Glen David Andrews, ou comment faire danser la ville
Du 3 au 12 juillet (à l’exception du 6, 7, 8 et 9), une fanfare menée par Glen David Andrews, tromboniste et chanteur légendaire de La Nouvelle-Orléans, déambulera dans Casablanca. Ce musicien charismatique, à l’énergie aussi communicative que sa voix est puissante, reproduit dans les rues marocaines l’esprit des « second lines », ces défilés typiques de la Nouvelle-Orléans où la musique fusionne avec la foule.
Pendant six jours, trois parcours emblématiques – de la Corniche d’El Hank au centre-ville, en passant par Ain Diab – seront le théâtre de ces moments de liesse spontanée, où jazz, funk, gospel et énergie urbaine se mêlent sans filtre. C’est peut-être là que réside la plus belle réussite de cette édition : faire tomber les barrières entre l’art et la vie quotidienne, entre les artistes et les habitants, et faire naître cette surprise joyeuse qui transforme la ville en fête.
Anfa Park : le prestige reste au rendez-vous
Si Jazzablanca s’ouvre au plus grand nombre, le festival n’oublie pas ses grandes scènes. Anfa Park reste le cœur battant du prestige musical. Cette année encore, la programmation internationale donne le vertige :
- Seal, et sa voix de velours
- Kool & The Gang, légendes vivantes du funk
- Black Eyed Peas, machines à tubes survoltées
- Macklemore, rappeur engagé au flow contagieux
- Ibrahim Maalouf, virtuose de la trompette et maître des passerelles musicales
- Nubya Garcia et Ezra Collective, fers de lance de la scène jazz britannique nouvelle génération
Côté marocain, de Oum, grande voix féminine aux multiples facettes, à Hamid El Kasri, figure emblématique de la tradition gnaoua, en passant par Mehdi Nassouli et le collectif Aïta Mon Amour, qui réinvente avec panache les chants populaires ancestraux, le Maroc joue ici à domicile avec brio.
Mais ce qui fait la magie d’Anfa Park, ce n’est pas seulement la programmation. Zones de détente ombragées, scénographies immersives, street food aux mille senteurs, chill areas où l’on refait le monde entre deux concerts : chaque recoin est pensé pour accueillir, rassembler, faire dialoguer.

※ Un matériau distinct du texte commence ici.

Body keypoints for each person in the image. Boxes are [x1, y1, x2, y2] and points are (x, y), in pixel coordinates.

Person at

Une ambition culturelle pour toute une ville
Jazzablanca 2025 porte en lui un projet plus vaste que le simple fait musical. C’est une édition manifeste, un plaidoyer en actes pour une culture vivante, partagée, qui sort des cercles habituels pour irriguer les quartiers, toucher les passants, dialoguer avec le quotidien.

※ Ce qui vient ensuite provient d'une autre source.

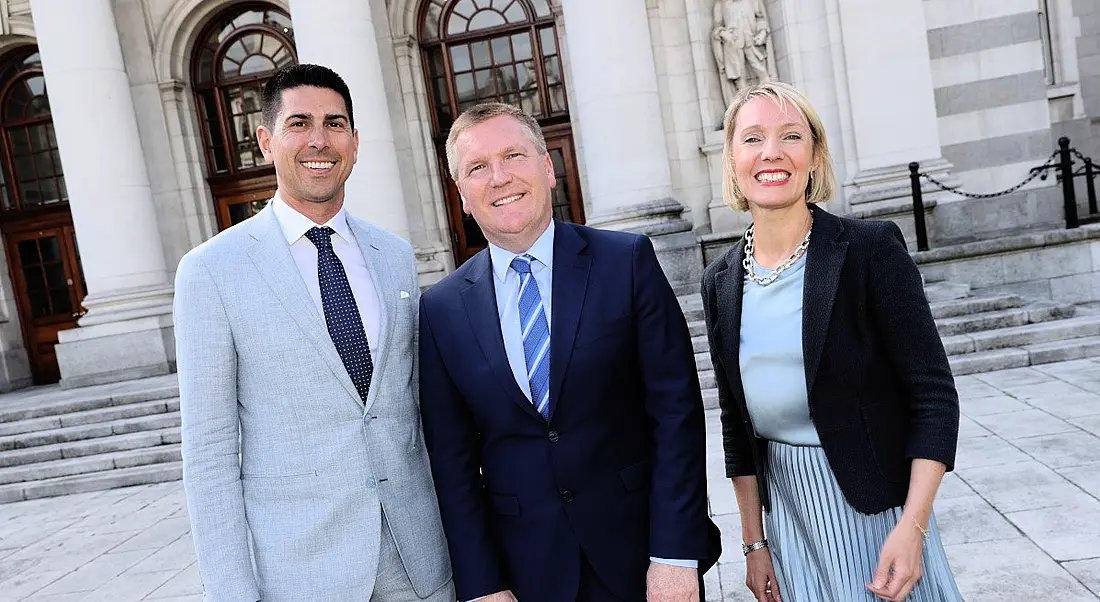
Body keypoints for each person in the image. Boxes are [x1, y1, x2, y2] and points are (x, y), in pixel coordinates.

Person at [418, 102, 722, 602]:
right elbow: (451, 466)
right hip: (527, 575)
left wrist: (674, 555)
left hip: (643, 560)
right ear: (463, 197)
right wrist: (482, 586)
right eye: (477, 167)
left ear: (547, 168)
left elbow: (677, 417)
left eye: (514, 155)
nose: (499, 178)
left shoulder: (626, 262)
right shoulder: (441, 309)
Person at [174, 64, 453, 602]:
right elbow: (208, 451)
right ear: (266, 141)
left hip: (420, 565)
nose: (319, 140)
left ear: (354, 142)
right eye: (299, 123)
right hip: (302, 572)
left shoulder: (393, 256)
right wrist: (232, 592)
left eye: (335, 123)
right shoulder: (211, 270)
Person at [701, 80, 963, 602]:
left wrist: (912, 529)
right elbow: (736, 423)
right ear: (731, 160)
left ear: (815, 155)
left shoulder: (869, 251)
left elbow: (934, 398)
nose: (771, 153)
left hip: (877, 511)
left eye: (790, 136)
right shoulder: (721, 280)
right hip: (788, 513)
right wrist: (754, 544)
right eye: (752, 138)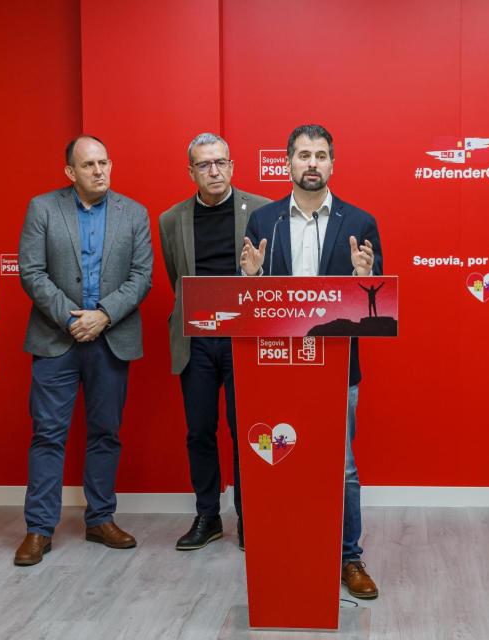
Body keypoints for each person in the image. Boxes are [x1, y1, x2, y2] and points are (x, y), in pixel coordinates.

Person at [240, 124, 382, 599]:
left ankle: (349, 557)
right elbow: (253, 306)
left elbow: (373, 307)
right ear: (288, 163)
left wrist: (367, 279)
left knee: (341, 467)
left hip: (338, 367)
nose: (313, 163)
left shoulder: (359, 222)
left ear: (332, 164)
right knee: (282, 462)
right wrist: (251, 280)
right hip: (277, 368)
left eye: (321, 155)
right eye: (304, 155)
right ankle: (288, 548)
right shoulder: (264, 221)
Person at [14, 135, 153, 566]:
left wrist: (103, 316)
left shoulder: (135, 213)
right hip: (57, 339)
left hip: (111, 338)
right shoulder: (43, 208)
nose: (99, 171)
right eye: (89, 165)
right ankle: (39, 529)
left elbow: (141, 275)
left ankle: (100, 519)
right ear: (70, 173)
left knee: (105, 433)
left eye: (105, 163)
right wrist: (72, 319)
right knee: (48, 434)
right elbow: (31, 272)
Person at [159, 133, 269, 551]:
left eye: (221, 162)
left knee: (245, 430)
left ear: (233, 166)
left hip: (243, 338)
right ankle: (208, 515)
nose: (214, 171)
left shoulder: (260, 211)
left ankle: (249, 516)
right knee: (199, 430)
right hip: (196, 341)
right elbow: (177, 279)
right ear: (191, 172)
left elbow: (269, 276)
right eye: (204, 165)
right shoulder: (171, 220)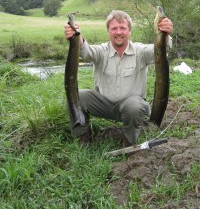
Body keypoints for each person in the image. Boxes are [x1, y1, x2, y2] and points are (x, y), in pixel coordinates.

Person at [64, 10, 173, 145]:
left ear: (129, 31)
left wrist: (165, 35)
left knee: (134, 106)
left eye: (123, 28)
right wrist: (77, 37)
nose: (118, 32)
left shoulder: (140, 51)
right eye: (114, 28)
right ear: (108, 32)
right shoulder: (101, 51)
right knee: (75, 97)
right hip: (103, 103)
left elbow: (161, 50)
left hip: (130, 107)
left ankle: (129, 139)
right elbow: (86, 52)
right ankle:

Faire de la ville une scène, de la culture un bien commun, voilà l’ambition portée par cette édition. Une ambition d’autant plus précieuse dans une époque où l’on mesure, plus que jamais, combien l’art peut rapprocher, rassembler, ouvrir.
Du 3 au 12 juillet, Casablanca ne sera pas seulement le théâtre d’un grand festival. Elle sera elle-même une œuvre à ciel ouvert.